§ Given data:
▬▬▬▬▬▬▬▬▬▬

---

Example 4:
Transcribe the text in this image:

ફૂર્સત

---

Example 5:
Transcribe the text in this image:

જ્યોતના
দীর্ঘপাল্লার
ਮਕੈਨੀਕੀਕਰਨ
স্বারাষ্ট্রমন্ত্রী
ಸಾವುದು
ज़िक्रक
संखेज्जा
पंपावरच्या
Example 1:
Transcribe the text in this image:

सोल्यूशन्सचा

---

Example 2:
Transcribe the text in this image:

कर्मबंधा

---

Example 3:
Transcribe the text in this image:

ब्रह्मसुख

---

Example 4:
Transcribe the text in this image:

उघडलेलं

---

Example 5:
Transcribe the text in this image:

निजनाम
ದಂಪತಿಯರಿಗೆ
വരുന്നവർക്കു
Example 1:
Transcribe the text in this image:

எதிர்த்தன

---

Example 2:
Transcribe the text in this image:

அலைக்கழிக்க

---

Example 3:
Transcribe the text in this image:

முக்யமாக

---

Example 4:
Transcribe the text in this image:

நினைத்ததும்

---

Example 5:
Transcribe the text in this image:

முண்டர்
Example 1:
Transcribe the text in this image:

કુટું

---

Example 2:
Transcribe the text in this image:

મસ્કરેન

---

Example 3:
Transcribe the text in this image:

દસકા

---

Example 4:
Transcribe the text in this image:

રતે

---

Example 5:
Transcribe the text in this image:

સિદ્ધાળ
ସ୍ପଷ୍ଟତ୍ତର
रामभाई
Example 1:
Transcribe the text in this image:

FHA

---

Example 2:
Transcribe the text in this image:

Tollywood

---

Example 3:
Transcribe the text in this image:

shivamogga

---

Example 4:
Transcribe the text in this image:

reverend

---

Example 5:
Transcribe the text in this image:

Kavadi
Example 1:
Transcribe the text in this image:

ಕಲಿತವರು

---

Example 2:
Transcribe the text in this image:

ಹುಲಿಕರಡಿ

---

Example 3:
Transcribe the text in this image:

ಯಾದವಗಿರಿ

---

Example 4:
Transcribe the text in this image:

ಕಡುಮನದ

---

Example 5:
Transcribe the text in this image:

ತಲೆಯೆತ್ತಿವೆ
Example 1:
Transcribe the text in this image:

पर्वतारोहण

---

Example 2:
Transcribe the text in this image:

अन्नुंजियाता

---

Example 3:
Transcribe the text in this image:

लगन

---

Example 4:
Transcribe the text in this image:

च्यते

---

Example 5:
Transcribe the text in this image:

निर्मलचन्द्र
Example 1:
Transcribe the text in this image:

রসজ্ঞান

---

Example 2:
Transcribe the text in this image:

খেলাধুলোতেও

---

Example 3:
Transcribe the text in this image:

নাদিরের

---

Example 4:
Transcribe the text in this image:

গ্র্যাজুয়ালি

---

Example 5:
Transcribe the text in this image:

▬▬▬▬▬▬▬▬▬▬

§ Your goal:
Please give every entry again, precisely as it appears.

§ Exercise output:
---

Example 4:
Transcribe the text in this image:

ફૂર્સત

---

Example 5:
Transcribe the text in this image:

જ્યોતના
দীর্ঘপাল্লার
ਮਕੈਨੀਕੀਕਰਨ
স্বারাষ্ট্রমন্ত্রী
ಸಾವುದು
ज़िक्रक
संखेज्जा
पंपावरच्या
Example 1:
Transcribe the text in this image:

सोल्यूशन्सचा

---

Example 2:
Transcribe the text in this image:

कर्मबंधा

---

Example 3:
Transcribe the text in this image:

ब्रह्मसुख

---

Example 4:
Transcribe the text in this image:

उघडलेलं

---

Example 5:
Transcribe the text in this image:

निजनाम
ದಂಪತಿಯರಿಗೆ
വരുന്നവർക്കു
Example 1:
Transcribe the text in this image:

எதிர்த்தன

---

Example 2:
Transcribe the text in this image:

அலைக்கழிக்க

---

Example 3:
Transcribe the text in this image:

முக்யமாக

---

Example 4:
Transcribe the text in this image:

நினைத்ததும்

---

Example 5:
Transcribe the text in this image:

முண்டர்
Example 1:
Transcribe the text in this image:

કુટું

---

Example 2:
Transcribe the text in this image:

મસ્કરેન

---

Example 3:
Transcribe the text in this image:

દસકા

---

Example 4:
Transcribe the text in this image:

રતે

---

Example 5:
Transcribe the text in this image:

સિદ્ધાળ
ସ୍ପଷ୍ଟତ୍ତର
रामभाई
Example 1:
Transcribe the text in this image:

FHA

---

Example 2:
Transcribe the text in this image:

Tollywood

---

Example 3:
Transcribe the text in this image:

shivamogga

---

Example 4:
Transcribe the text in this image:

reverend

---

Example 5:
Transcribe the text in this image:

Kavadi
Example 1:
Transcribe the text in this image:

ಕಲಿತವರು

---

Example 2:
Transcribe the text in this image:

ಹುಲಿಕರಡಿ

---

Example 3:
Transcribe the text in this image:

ಯಾದವಗಿರಿ

---

Example 4:
Transcribe the text in this image:

ಕಡುಮನದ

---

Example 5:
Transcribe the text in this image:

ತಲೆಯೆತ್ತಿವೆ
Example 1:
Transcribe the text in this image:

पर्वतारोहण

---

Example 2:
Transcribe the text in this image:

अन्नुंजियाता

---

Example 3:
Transcribe the text in this image:

लगन

---

Example 4:
Transcribe the text in this image:

च्यते

---

Example 5:
Transcribe the text in this image:

निर्मलचन्द्र
Example 1:
Transcribe the text in this image:

রসজ্ঞান

---

Example 2:
Transcribe the text in this image:

খেলাধুলোতেও

---

Example 3:
Transcribe the text in this image:

নাদিরের

---

Example 4:
Transcribe the text in this image:

গ্র্যাজুয়ালি

---

Example 5:
Transcribe the text in this image:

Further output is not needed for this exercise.